Keeping track of memory

Keeping track of memory is certainly going to be important when it comes to implementing Windows 2000. Although there are four versions of the new operating system, with different systems requirements, it is clear that more memory is going to be needed to cope with this major new release. Microsoft recommends a minimum of 64MB, which means more sales for memory companies like Samsung Semiconductor. "Machines shipping now will have an average of 64MB anyway, but obviously there’s a large installed base with less than that," comments Adrian Elms, Samsung Semiconductor’s senior sales manager. With an extra 32MB of memory costing about 30 at the moment, the cost of more memory could add up, and Elms also warns that while memory upgrades are straightforward, IT managers should ensure they get compatible products and aren’t wooed by some of the cheap and cheerful memory brigade into getting substandard products.
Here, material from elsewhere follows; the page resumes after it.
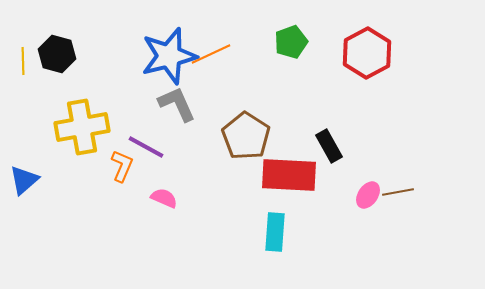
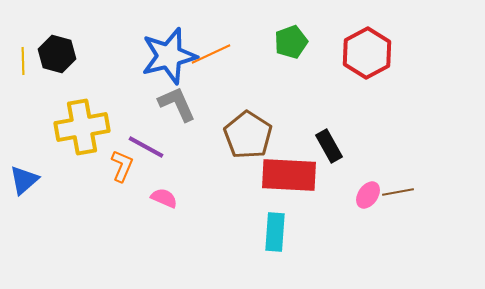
brown pentagon: moved 2 px right, 1 px up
There’s a lot to think about in considering a move to Windows 2000, says Andrew McConnell, a senior consultant at systems integrator Morse, "Upgrading to Windows 2000 will require considerable forethought and preparation, but the benefits in terms of improved manageability, cost of ownership, resilience and scalability will make it worthwhile," he says. "And a properly structured evaluation and pilot will pay big dividends when it comes to a full scale deployment."


1. Work out a comprehensive current configuration management approach

2. Identify current desktop/laptop/server configurations

3. Build a reliable network and systems architecture

4. Look at mixture of current desktop operating systems and network operating systems and determine migration strategy, because the choices available will change, depending on whether, for instance you already have Windows 95, 98 or NT as the existing major base.

5.Get a proper backup approach in place NOW. Look at a ruthless policy of identifying directory and file tree structure from local data or build policies to ensure users are encouraged to hold key data on server resource, because this helps reduce the risk of losing key data during migration).

6. Identify pilot/beta group and jump in feet first. The only safe bet is to suck it and see!

7. Set realistic user expectations and encourage early buy-in

8. Get a sponsor from the business

9. Model risks and therefore isolate them early

10. Identify your technology partner early and get them to buy in skills, rather than learn at your expense

11. Upgrade interim users, thus removing or reducing unknown and post install support problems and pre-install installation problems.

12. Separate changes. For instance, carry out hardware upgrades now so only software changes have to be carried out when migrating.

13. Carry out work on legacy/heritage applications now to reduce risks of failure

Source: Empower Dynamics


Active Directory

The biggest single change with Windows 2000 will be the move from a flat database structure to Active Directory, Microsoft’s hierarchical database, to store information on users, computers, printers and other network resources. Active Directory replaces the flat Security Accounts Manager (SAM) database used in Windows NT. The hierarchical approach within Active Directory is based on the concept of the domain, which is used in Windows NT. Domains can be linked together to form trees and trees can be combined into forests. A Windows 2000 domain can contain many more objects than under NT and it can be divided up using Organisational Units (OUs), which can be used to reflect a company’s administrative structure.

At the same time, domains can be divided on a geographic basis, to control network traffic more efficiently. The ability to use both the OU and geographic basis for domains is a major advantage, but also means network administrators have to consider several aspects of domain structure and management. It is by no means straightforward to transfer user accounts from one domain to another, which is something administrators may wish to do in tidying up their domain structures.